The Grudge, la recensione del reboot di un classico dell’horror

Diretto da Nicolas Pesce, è ispirato all'horror giapponese del 2000 intitolato "Ju-on" che divenne un cult

Dal produttore Sam Raimi, il reboot di un classico dell’horror, il Ju-On: The Grudge di Takashi Shimizu. Diretto da Nicolas Pesce, The Grudge con Andrea Riseborough, Demián Bichir, John Cho, Betty Gilpin, Lin Shaye e Jacki Weaver. The Grudge, la recensione:

Gran brutto caso quello affidato al detective, nonché madre single, Muldoon in quel di Cross River in Pennsylvania. Finisce infatti, su stimolo di un agente immobiliare, a indagare addirittura su una casa che pare essere infestata da presenze infernali e molto aggressive. Pare? “Sono andata nella casa, credo che qualcosa mi abbia seguito”. Infatti…

Potremmo definirlo reboot di un remake (!!!). C’era una volta, nel lontano 2000 un piccolo horror giapponese intitolato Ju-on (trad.: “rancore”) che divenne un cult. Tanto che il suo regista Takashi Shimizu lo rifece (non tale e quale ma quasi) a Hollywood col titolo tradotto di The Grudge e interpretato da Sarah Michelle Gellar, che ebbe a sua volta due seguiti.
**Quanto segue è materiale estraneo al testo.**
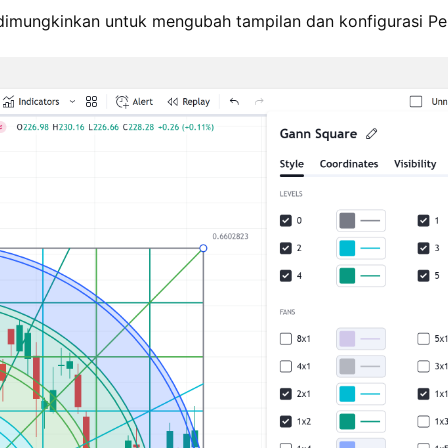
dimungkinkan untuk mengubah tampilan dan konfigurasi Pe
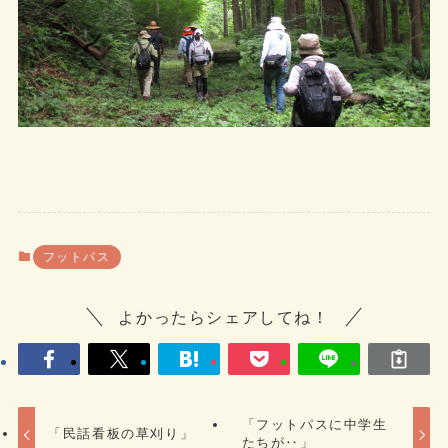
フットパス
よかったらシェアしてね！
「フットパスに中学生
「民話看板の草刈り」
たちが‥」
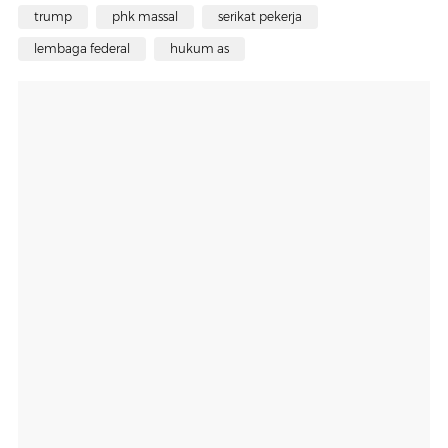
trump
phk massal
serikat pekerja
lembaga federal
hukum as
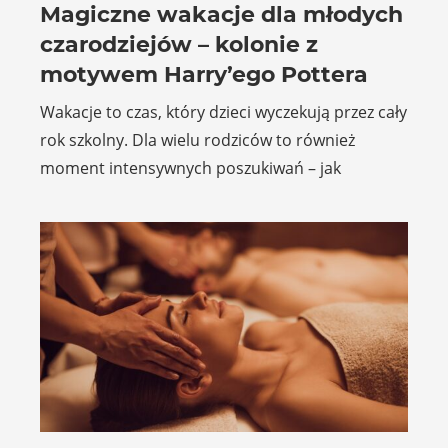
Magiczne wakacje dla młodych
czarodziejów – kolonie z
motywem Harry’ego Pottera
Wakacje to czas, który dzieci wyczekują przez cały
rok szkolny. Dla wielu rodziców to również
moment intensywnych poszukiwań – jak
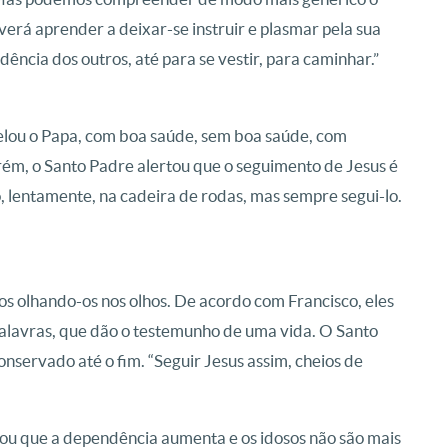
erá aprender a deixar-se instruir e plasmar pela sua
dência dos outros, até para se vestir, para caminhar.”
elou o Papa, com boa saúde, sem boa saúde, com
Porém, o Santo Padre alertou que o seguimento de Jesus é
, lentamente, na cadeira de rodas, mas sempre segui-lo.
os olhando-os nos olhos. De acordo com Francisco, eles
palavras, que dão o testemunho de uma vida. O Santo
conservado até o fim. “Seguir Jesus assim, cheios de
ltou que a dependência aumenta e os idosos não são mais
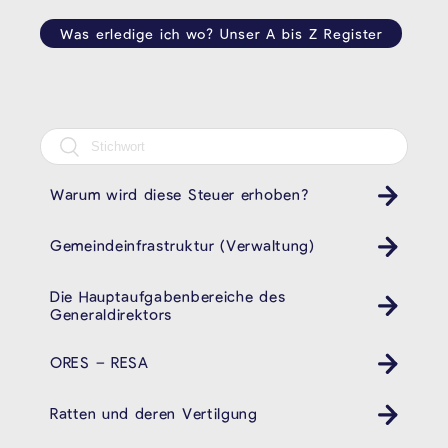
Was erledige ich wo? Unser A bis Z Register
Warum wird diese Steuer erhoben?
Gemeindeinfrastruktur (Verwaltung)
Die Hauptaufgabenbereiche des
Generaldirektors
ORES – RESA
Ratten und deren Vertilgung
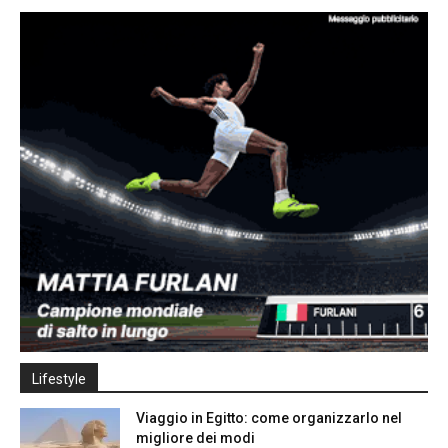
Lifestyle
Viaggio in Egitto: come organizzarlo nel
migliore dei modi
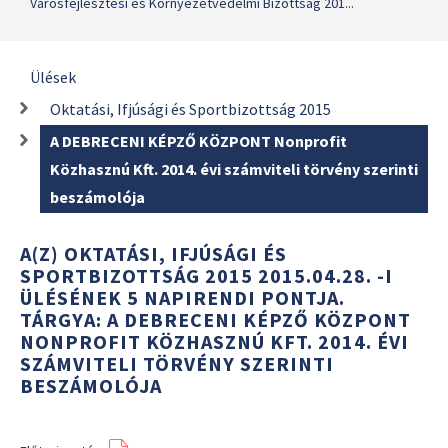
Városfejlesztési és Környezetvédelmi Bizottság 201...
Ülések
Oktatási, Ifjúsági és Sportbizottság 2015
A DEBRECENI KÉPZŐ KÖZPONT Nonprofit
Közhasznú Kft. 2014. évi számviteli törvény szerinti
beszámolója
A(Z) OKTATÁSI, IFJÚSÁGI ÉS
SPORTBIZOTTSÁG 2015 2015.04.28. -I
ÜLÉSÉNEK 5 NAPIRENDI PONTJA.
TÁRGYA: A DEBRECENI KÉPZŐ KÖZPONT
NONPROFIT KÖZHASZNÚ KFT. 2014. ÉVI
SZÁMVITELI TÖRVÉNY SZERINTI
BESZÁMOLÓJA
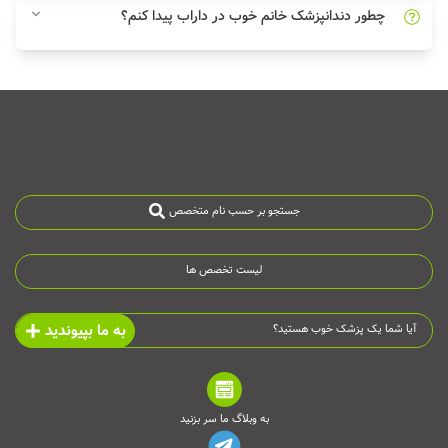
چطور دندانپزشک خانم خوب در داراب پیدا کنم؟
جستجو بر حسب نام متخصص
لیست تخصص ها
به ما بپیوندید
آیا شما یک پزشک خوب هستید؟
به وبلاگ ما سر بزنید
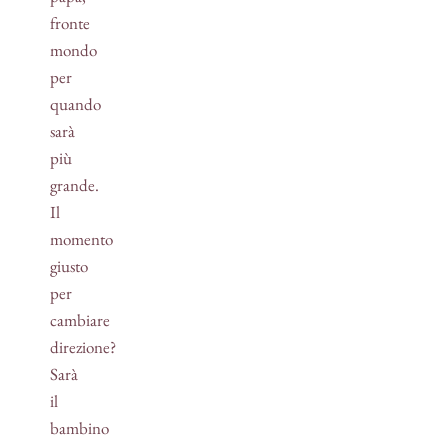
fronte
mondo
per
quando
sarà
più
grande.
Il
momento
giusto
per
cambiare
direzione?
Sarà
il
bambino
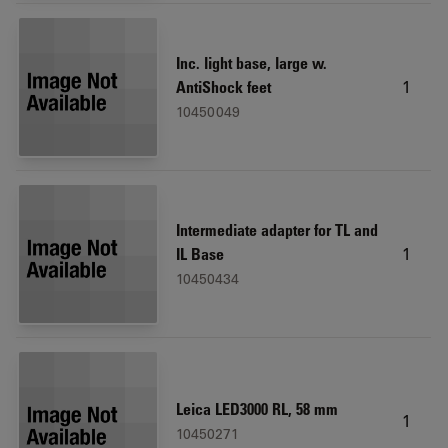
Inc. light base, large w.
1
AntiShock feet
10450049
Intermediate adapter for TL and
1
IL Base
10450434
Leica LED3000 RL, 58 mm
1
10450271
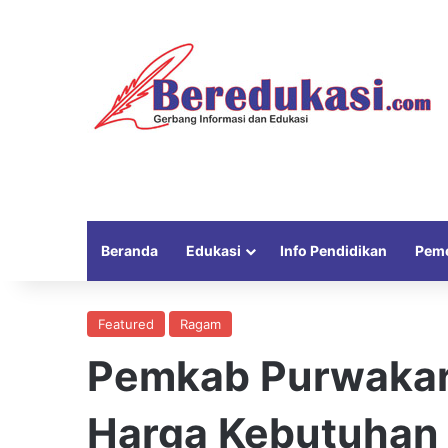
Beranda
Edukasi
Info Pendidikan
Peme
Featured
Ragam
Pemkab Purwakar
Harga Kebutuhan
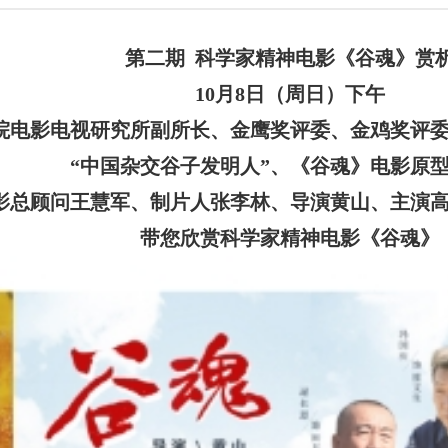
第二期 科学家精神电影
《谷魂》
赏
10月8日（周日）下午
院电影电视研究所副所长、金鹰奖评委、金鸡奖评
“中国杂交谷子发明人”、《谷魂》电影原
影总顾问
王慧军、
制片人
张李林
、导演
黄山
、主
演
带您欣赏科学家精神电影
《谷魂》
Qui si resetta, si azzera e si ricomincia (mescolando due capitoli della saga), con la regia di Nicolas Pesce (l’interessante e premiato The Eyes of My Mother e poi Piercing), un tantinello meno ispirata rispetto all’originale. Non sempre nel cinema di genere “repetita iuvant”; anzi il dover sempre rifare lo stesso schema con gli stessi numeri da circo (l’inquadratura sul dettaglio seguito poi dallo spavento “spaventoso”, i suoni improvvisi da cardiopalma, le apparizioni da parossismo urlanti e colanti materia, i corpi nei sacchi che si muovono, le presenze inspiegabili nel mezzo di una strada) impone spesso al regista che vuole farsi conoscere il cercare una propria cifra personale.

Qui Pesce mescola le storie e i piani temporali abusando con il dark e confondendo così volentieri le coordinate dello spettatore. Meglio quindi non sforzarsi di capire e sedersi sulla seggiola come si fosse su di un ottovolante non particolarmente vertiginoso. Di buono comunque c’è che la produzione (in cui compare anche il guru Sam Raimi) mantiene effetti speciali, make up e cast a un livello più che decoroso.

Oltre ad Andrea Riseborough che quando non sta lì con la faccia di chi non sa che espressione fare è piuttosto brava e con bel curriculum (un premio a Berlino e poi buoni film – Birdman, W.E. – e ora presente sui nostri teleschermi con Zero Zero Zero), si riconoscono il messicano Demiàn Bichir (The Hateful Eight, il serial The Bridge e una nomination agli Oscar nel 2011 con Per una vita migliore), il sudcoreano John Cho (Star Trek), la grande Jacki Weaver (due nomination agli Oscar per Animal Kingdom e Il lato positivo) qui in ruolo decisamente sottostimato, più il veterano caratterista William Sadler (visto in decine e decine di film e qui con la faccia particolarmente deturpata). Riprese in Canada e segreta speranza di ripetere il colpo. Il rancore è un sentimento che non ha mai fine!